У выхода на площадь ему подвернулся босоногий ребятёнок лет семи-восьми, затормозил стремительный бег, ойкнул совсем по-русски, сунул указательный палец в рот и уставился на Чернова. Причём уставился не так, как все — и дети в том числе, — вчера, неподвижно и мертво, а вполне живо и с любопытством невероятным. В синих глазёнках его (что за людская порода: смуглые, черноволосые и — синеглазые?) не было ни капли испуга, хотя клиент перед ним стоял вполне мифический. Из Книги Пути — здрасьте вам. Как если бы уже упомянутой соседской (по Москве) девочке явился бы на Сокольническом валу… кто?.. ну, например, дедушка Ленин. Или нет, этого дедушку московские детишки уже не знают. А какого знают?.. Чернов с весёлым ужасом мгновенно сообразил, что нет нынче такого исторического дедушки, которого знали бы в лицо московские детишки. Если и сравнивать с кем-то мифологического Бегуна, то разве что с Микки-Маусом, Бивесом и Бадхэдом или кодлой каких-нибудь идиотов телепузиков.
— Чего тебе? — спросил Чернов у «иного» пацанёнка.
Ну любил он давать предметам и явлениям собственные названия: «сладкий взрыв» там или вот теперь — «иные люди». Привычка у него такая — вполне, кстати, лингвистическая, от специальности происходящая.
Пацанёнок вынул палец изо рта и поинтересовался:
— Ты ищешь Путь, Бегун?
— Пока нет, — умерил торопыгу Чернов. — Я ищу Хранителя и ещё — где бы молока попить…
Он назвал молоко на иврите — халав, но пацанёнок понял.
— Пойдём к нам.

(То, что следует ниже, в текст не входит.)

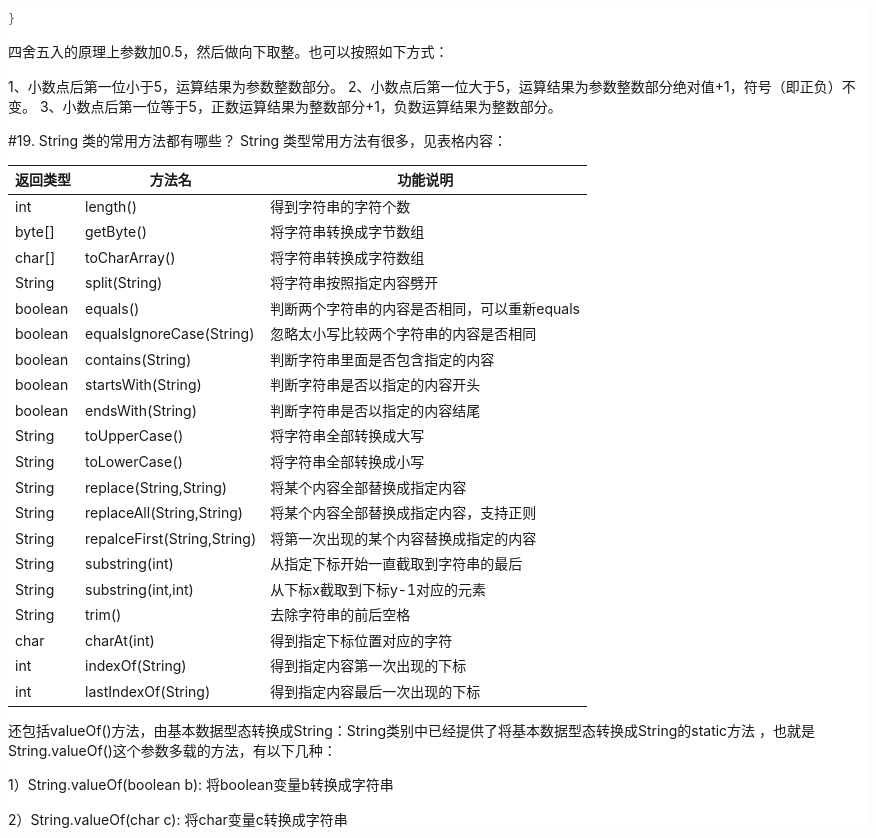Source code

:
 ```java
}
```
四舍五入的原理上参数加0.5，然后做向下取整。也可以按照如下方式：

1、小数点后第一位小于5，运算结果为参数整数部分。 2、小数点后第一位大于5，运算结果为参数整数部分绝对值+1，符号（即正负）不变。 3、小数点后第一位等于5，正数运算结果为整数部分+1，负数运算结果为整数部分。

#19. String 类的常用方法都有哪些？
String 类型常用方法有很多，见表格内容：

| 返回类型 |	方法名 |	功能说明 |
| ----------- | ------------------------ | --------------------------------|
| int	    | length()	                | 得到字符串的字符个数 | 
| byte[]	| getByte()	                | 将字符串转换成字节数组 | 
| char[]	| toCharArray()	            | 将字符串转换成字符数组 | 
| String	| split(String)	            | 将字符串按照指定内容劈开 |
| boolean	| equals()	                | 判断两个字符串的内容是否相同，可以重新equals |
| boolean	| equalsIgnoreCase(String)	| 忽略太小写比较两个字符串的内容是否相同 |
| boolean	| contains(String)	        | 判断字符串里面是否包含指定的内容 |
| boolean	| startsWith(String)	    | 判断字符串是否以指定的内容开头 |
| boolean	| endsWith(String)	        | 判断字符串是否以指定的内容结尾 |
| String	| toUpperCase()	            | 将字符串全部转换成大写 |
| String	| toLowerCase()	            | 将字符串全部转换成小写 |
| String	| replace(String,String)	 | 将某个内容全部替换成指定内容 |
| String	| replaceAll(String,String)	 | 将某个内容全部替换成指定内容，支持正则 |
| String	| repalceFirst(String,String)	 | 将第一次出现的某个内容替换成指定的内容 |
| String	| substring(int)	        | 从指定下标开始一直截取到字符串的最后 |
| String	| substring(int,int)	    | 从下标x截取到下标y-1对应的元素 |
| String	| trim()	                | 去除字符串的前后空格 |
| char	    | charAt(int)	            | 得到指定下标位置对应的字符 |
| int	    | indexOf(String)	        | 得到指定内容第一次出现的下标 |
| int	    | lastIndexOf(String)	    | 得到指定内容最后一次出现的下标 |
还包括valueOf()方法，由基本数据型态转换成String：String类别中已经提供了将基本数据型态转换成String的static方法 ，也就是String.valueOf()这个参数多载的方法，有以下几种：

1）String.valueOf(boolean b): 将boolean变量b转换成字符串

2）String.valueOf(char c): 将char变量c转换成字符串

У нас есть, много, — уверенно взял Чернова за руку.
— Постой, — притормозил его Чернов, — скажи, где твои родители?
— Мама в доме, делает гдэвер. А отец ушёл в горы — к овцам, к козам.
Стало понятно, почему молоко и творог в городе имелось, а животных Чернов не видел. И ещё: молоко, оставленное Кармелем, оказалось козьим. Уже приятно, что не верблюжьим. Что такое гдэвер, который делает мать, Чернов не понял, но выяснять не стал: делает и делает, пусть её. И в речи Кармеля проскакивали непонятные ему слова, но раз они не мешали воспринимать общий смысл, Чернов не беспокоился. И ещё подсознательно не хотел пока спрашивать. Он — Бегун, двенадцать поколений назад он разговаривал с «иными», и все понимали друг друга. Будет случай — он поинтересуется: как понимали? Общим ли был язык? И коли в чём-то различным, то получит законное право — не знать. Право не помнить к языку, по мнению Чернова, не относилось. Лучше перебдеть, считал он.